## ACTIVITY
Swap "Could you help me with" for "What is" throughout the records below and write out all their lines again with no other changes, omitting the pictures.

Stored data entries
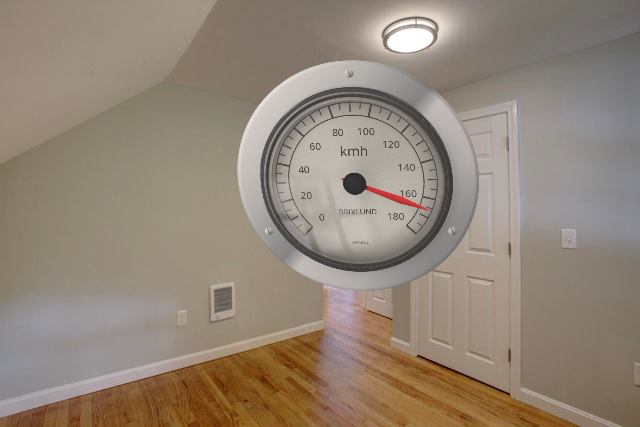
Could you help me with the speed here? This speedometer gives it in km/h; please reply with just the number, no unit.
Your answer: 165
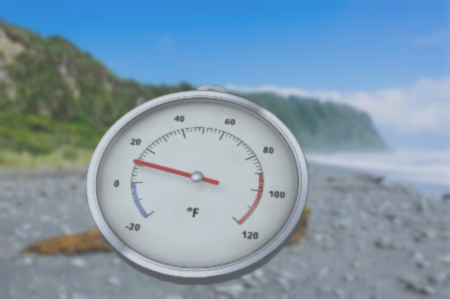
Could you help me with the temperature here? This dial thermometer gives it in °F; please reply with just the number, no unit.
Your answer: 10
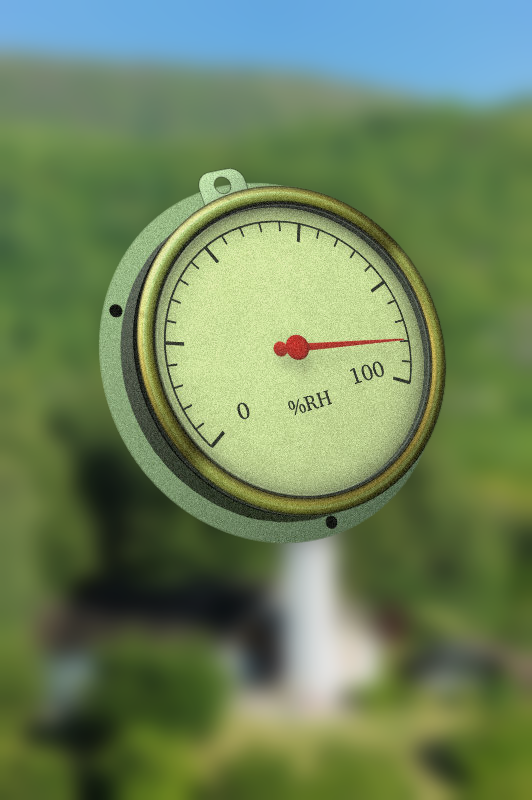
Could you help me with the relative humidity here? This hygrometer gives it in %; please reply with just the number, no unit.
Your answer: 92
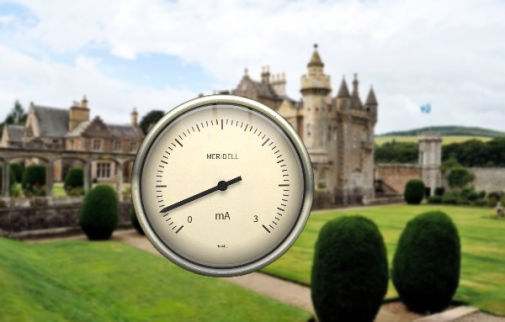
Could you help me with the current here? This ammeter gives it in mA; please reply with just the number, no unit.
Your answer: 0.25
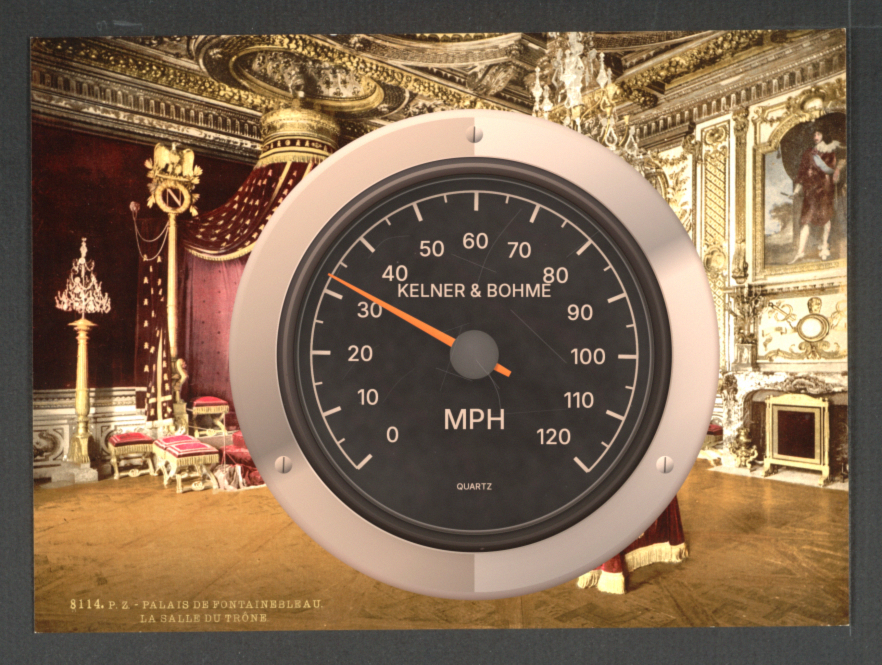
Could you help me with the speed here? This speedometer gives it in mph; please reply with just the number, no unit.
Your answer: 32.5
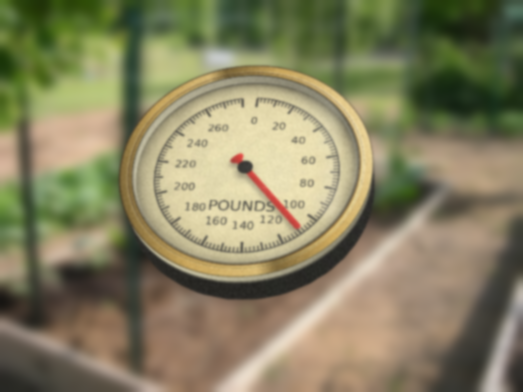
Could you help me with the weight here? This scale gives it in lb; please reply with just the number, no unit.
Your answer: 110
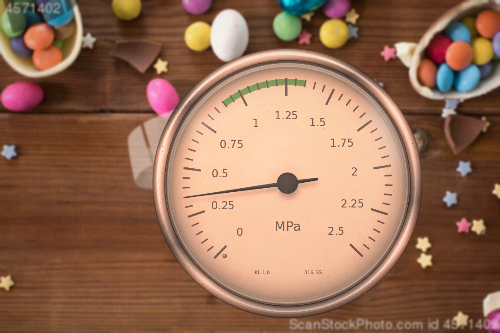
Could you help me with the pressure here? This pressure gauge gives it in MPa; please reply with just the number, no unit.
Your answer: 0.35
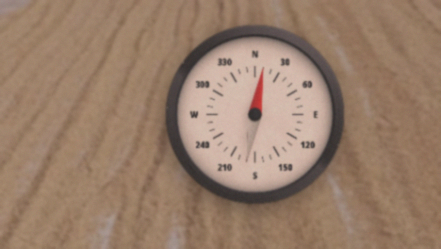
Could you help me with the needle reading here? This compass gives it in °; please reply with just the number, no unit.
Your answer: 10
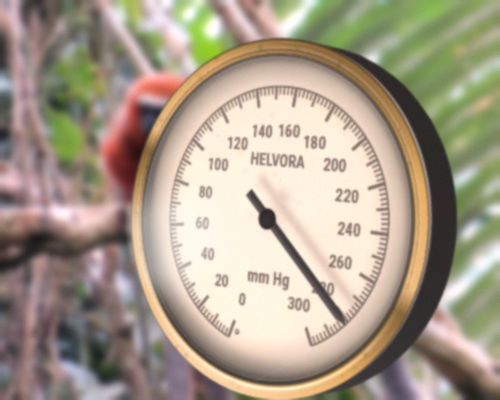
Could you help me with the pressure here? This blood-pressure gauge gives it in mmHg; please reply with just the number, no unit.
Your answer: 280
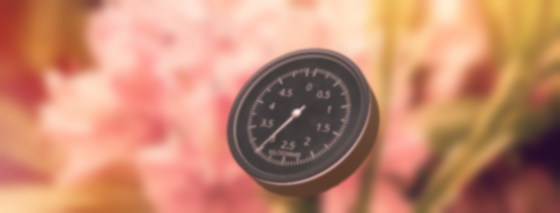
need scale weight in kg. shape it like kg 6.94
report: kg 3
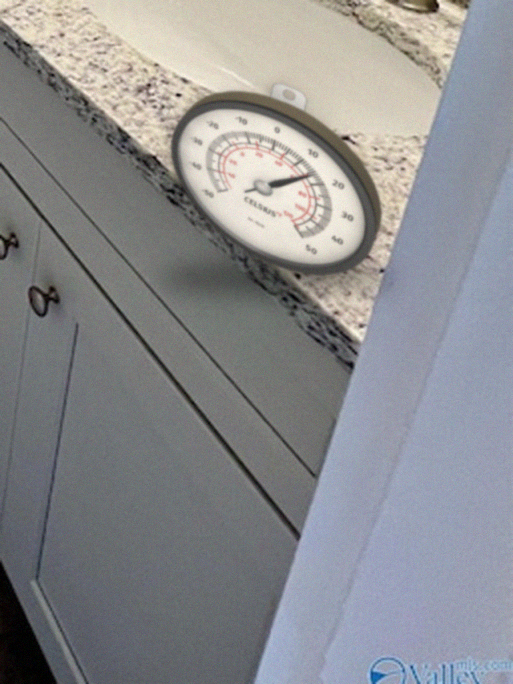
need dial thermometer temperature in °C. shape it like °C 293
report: °C 15
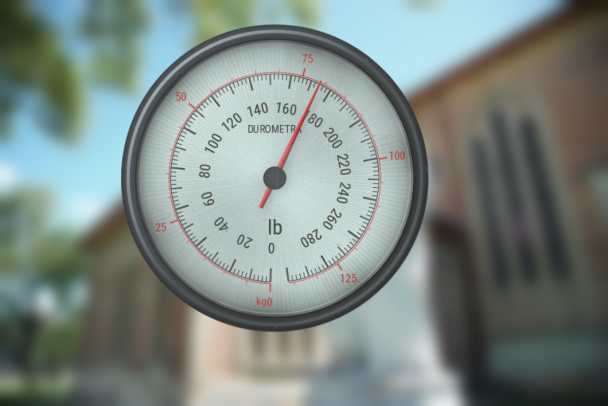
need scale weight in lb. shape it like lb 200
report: lb 174
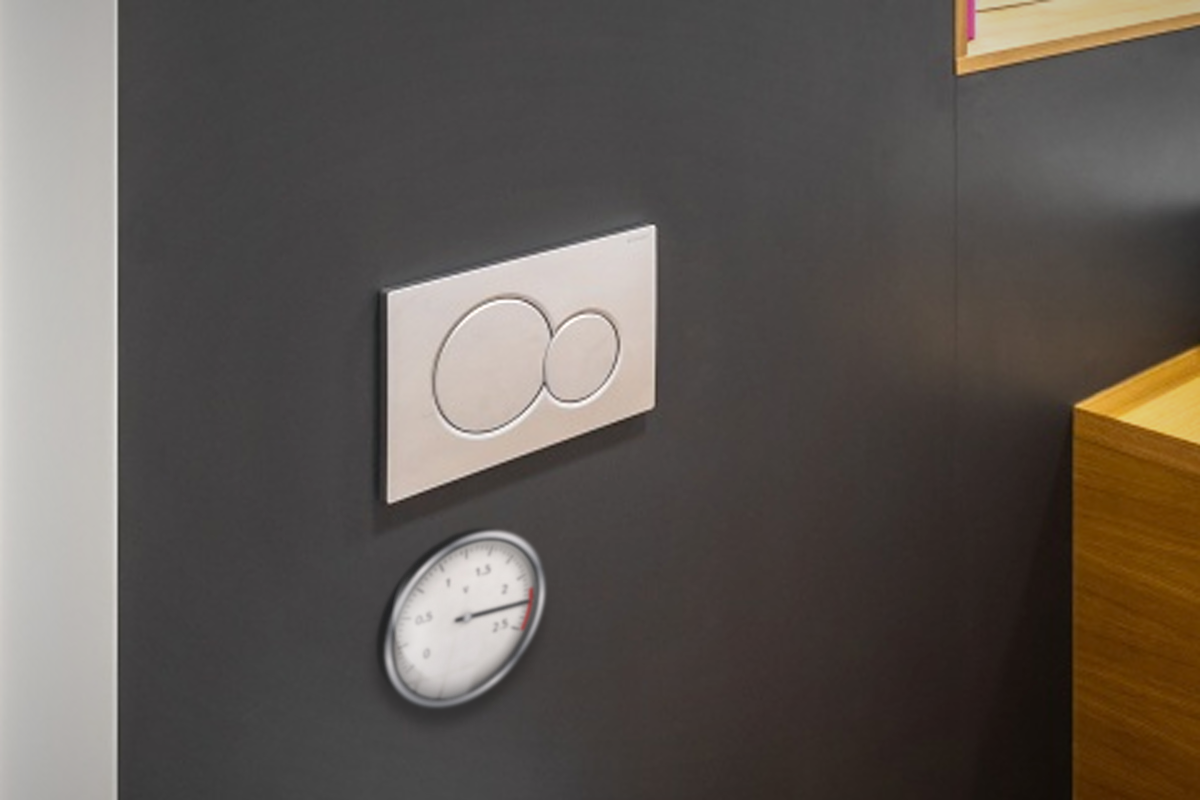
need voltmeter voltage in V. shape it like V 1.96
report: V 2.25
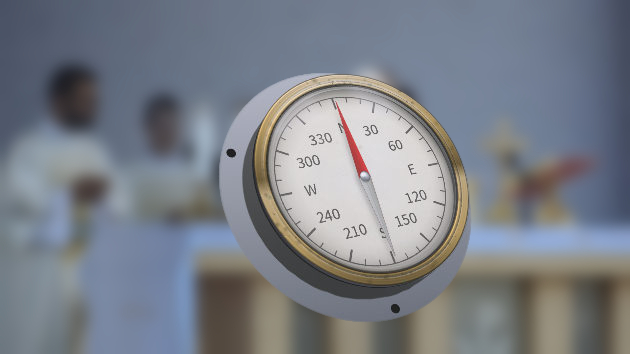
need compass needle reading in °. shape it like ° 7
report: ° 0
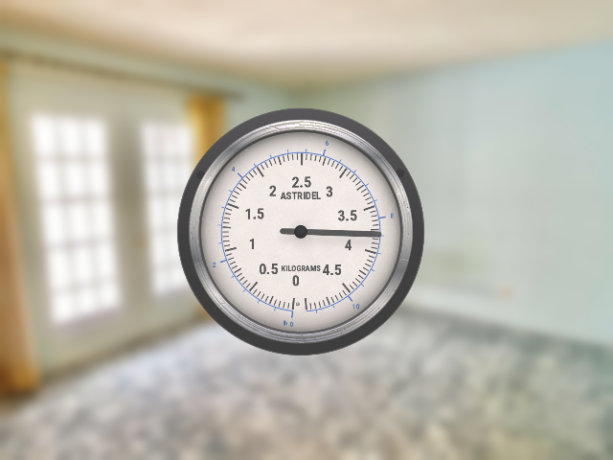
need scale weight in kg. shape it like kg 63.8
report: kg 3.8
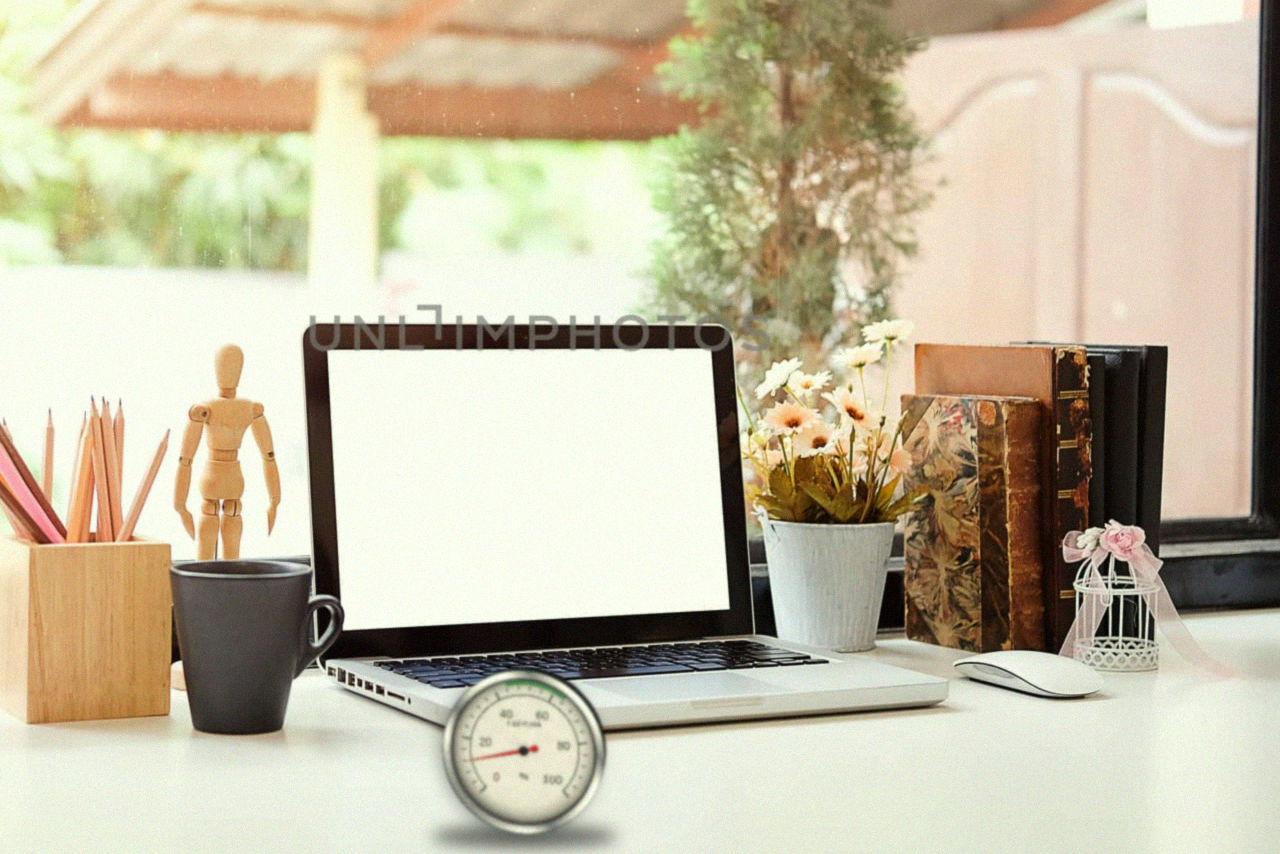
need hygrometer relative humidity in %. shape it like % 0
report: % 12
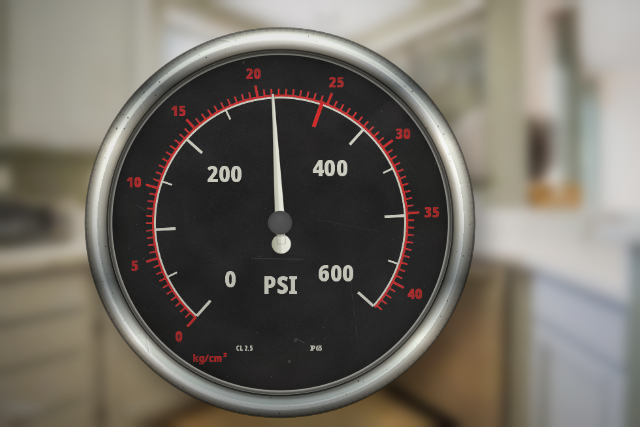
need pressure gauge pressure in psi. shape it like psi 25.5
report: psi 300
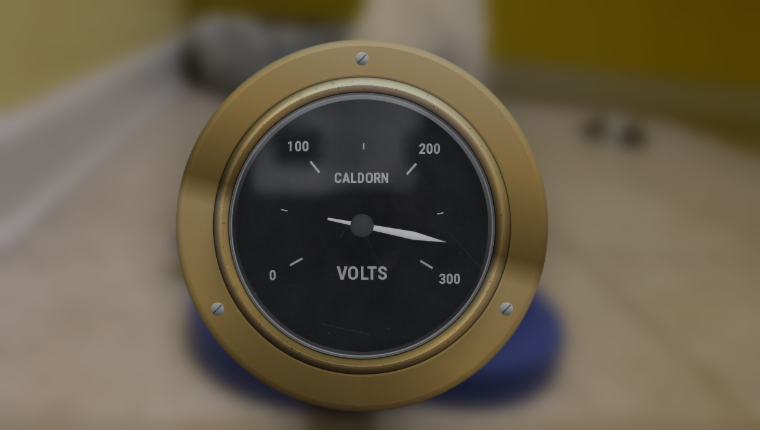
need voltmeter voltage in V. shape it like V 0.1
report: V 275
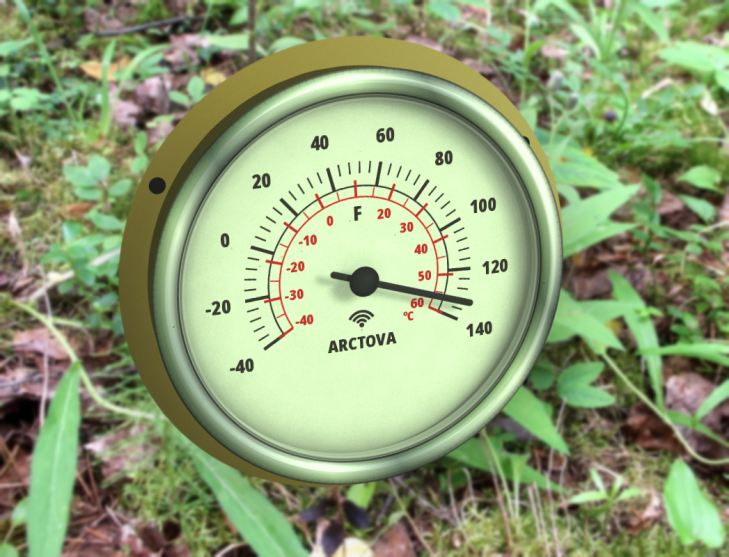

## SOLUTION FOR THIS PROBLEM
What is the speed here? This speedometer gives it in km/h; please reply with just the number, no unit.
Your answer: 165
What is the temperature here? This dial thermometer gives it in °F; please reply with just the number, no unit.
Your answer: 10
What is the relative humidity here? This hygrometer gives it in %; please reply with just the number, no unit.
Your answer: 92
What is the current here? This ammeter gives it in mA; please reply with just the number, no unit.
Your answer: 0.25
What is the speed here? This speedometer gives it in mph; please reply with just the number, no unit.
Your answer: 32.5
What is the weight here? This scale gives it in lb; please reply with just the number, no unit.
Your answer: 110
What is the pressure here? This pressure gauge gives it in MPa; please reply with just the number, no unit.
Your answer: 0.35
What is the needle reading here? This compass gives it in °; please reply with just the number, no unit.
Your answer: 10
What is the pressure here? This blood-pressure gauge gives it in mmHg; please reply with just the number, no unit.
Your answer: 280
need scale weight in kg. shape it like kg 6.94
report: kg 3
need dial thermometer temperature in °C. shape it like °C 293
report: °C 15
need scale weight in lb. shape it like lb 200
report: lb 174
need voltmeter voltage in V. shape it like V 1.96
report: V 2.25
need compass needle reading in °. shape it like ° 7
report: ° 0
need scale weight in kg. shape it like kg 63.8
report: kg 3.8
need hygrometer relative humidity in %. shape it like % 0
report: % 12
need pressure gauge pressure in psi. shape it like psi 25.5
report: psi 300
need voltmeter voltage in V. shape it like V 0.1
report: V 275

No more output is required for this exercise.